BEGIN Exercise input
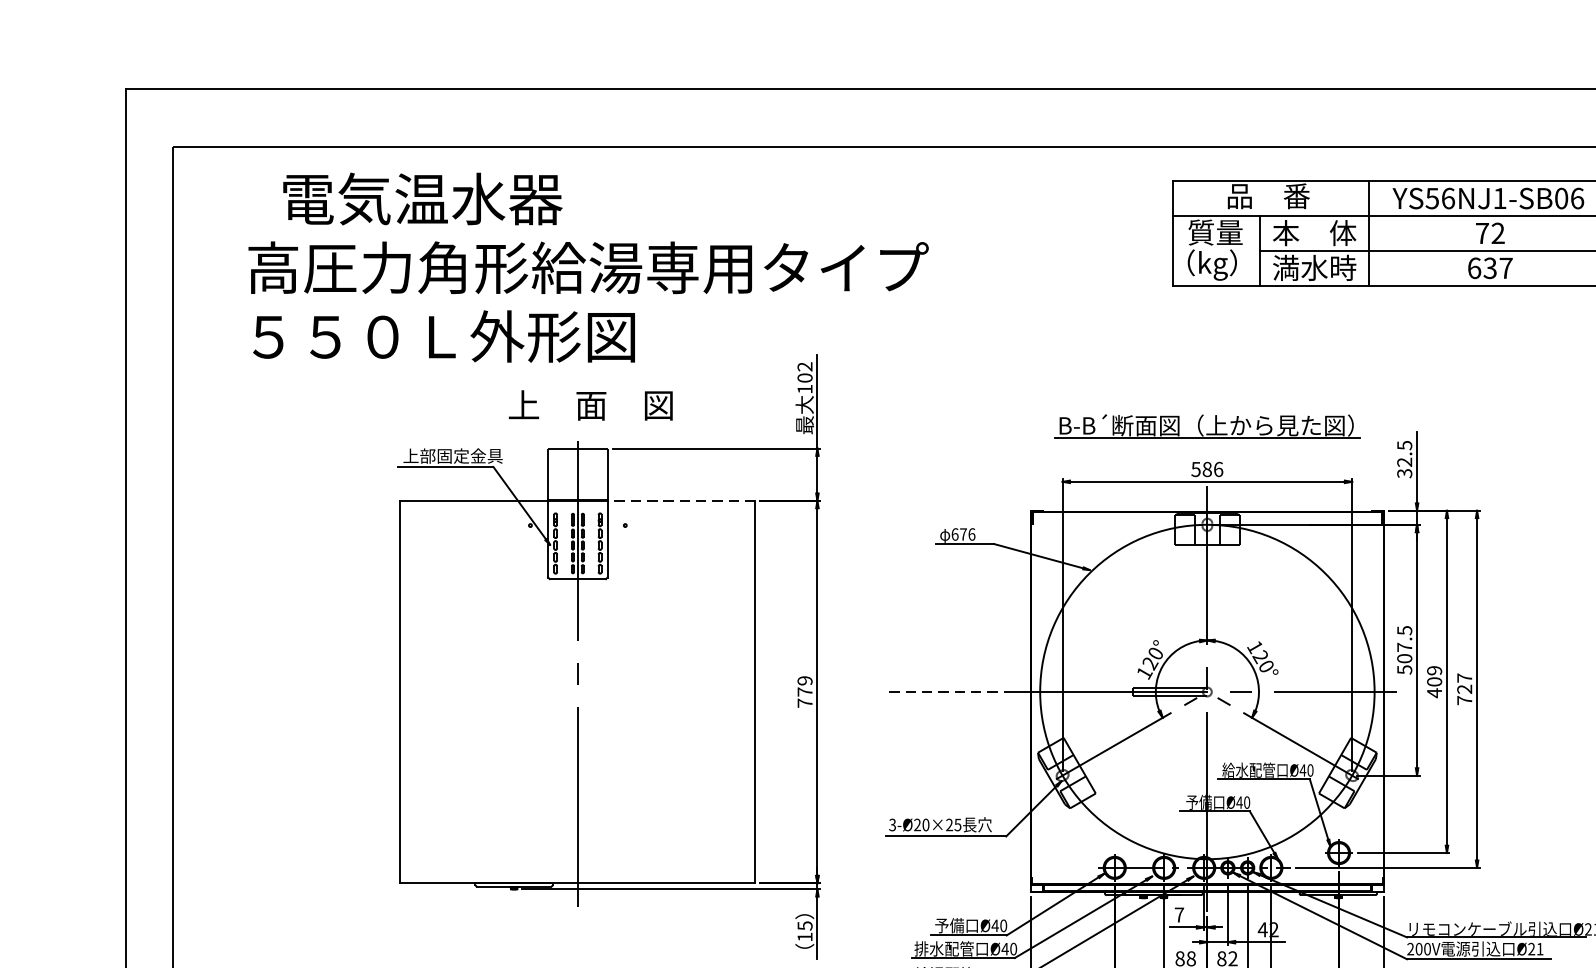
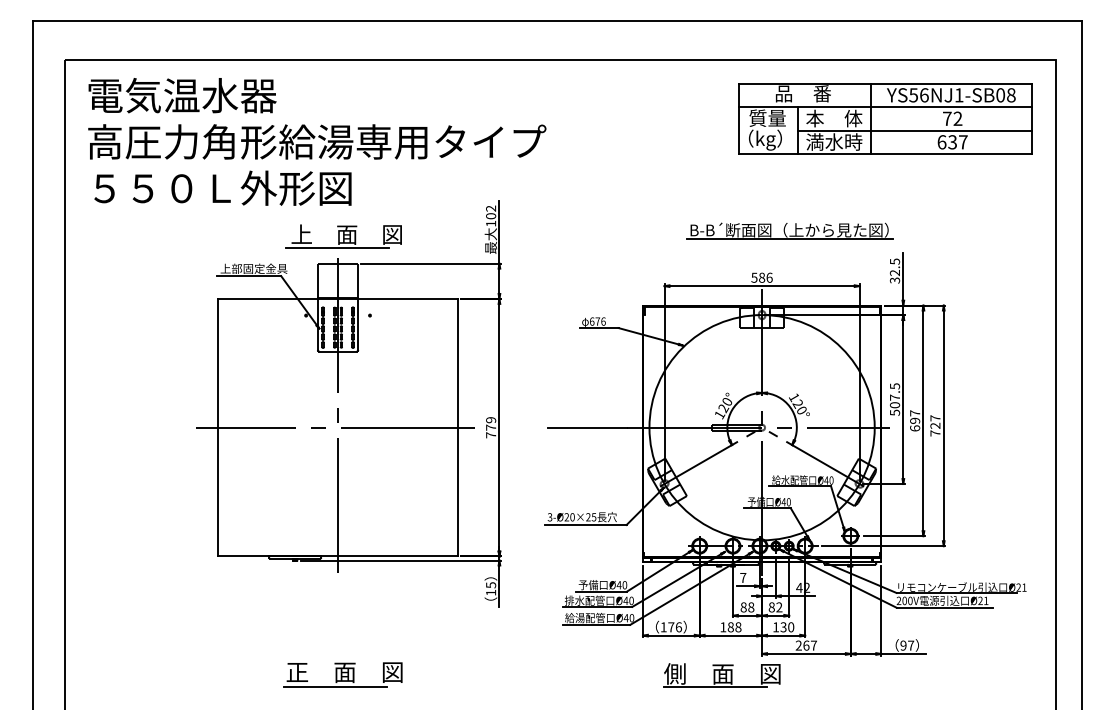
text: (422, 198) -> (182, 95), moved
text: (1577, 198) -> (1011, 95), YS56NJ1-SB06 -> YS56NJ1-SB08
text: (588, 267) -> (317, 141), moved
text: (443, 335) -> (222, 187), moved
line: (577, 424) -> (337, 247), added
part: (1206, 425) -> (789, 230), moved
line: (680, 500) -> (407, 298), dashed -> solid
text: (1435, 681) -> (915, 420), 409 -> 697
line: (574, 691) -> (335, 427), added
line: (948, 691) -> (587, 427), dashed -> solid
END Exercise input
Pictures aside, return all of the material exactly as written.

Task answer:
text: (422, 198) -> (182, 95), moved
text: (1577, 198) -> (1011, 95), YS56NJ1-SB06 -> YS56NJ1-SB08
text: (588, 267) -> (317, 141), moved
text: (443, 335) -> (222, 187), moved
line: (577, 424) -> (337, 247), added
part: (1206, 425) -> (789, 230), moved
line: (680, 500) -> (407, 298), dashed -> solid
text: (1435, 681) -> (915, 420), 409 -> 697
line: (574, 691) -> (335, 427), added
line: (948, 691) -> (587, 427), dashed -> solid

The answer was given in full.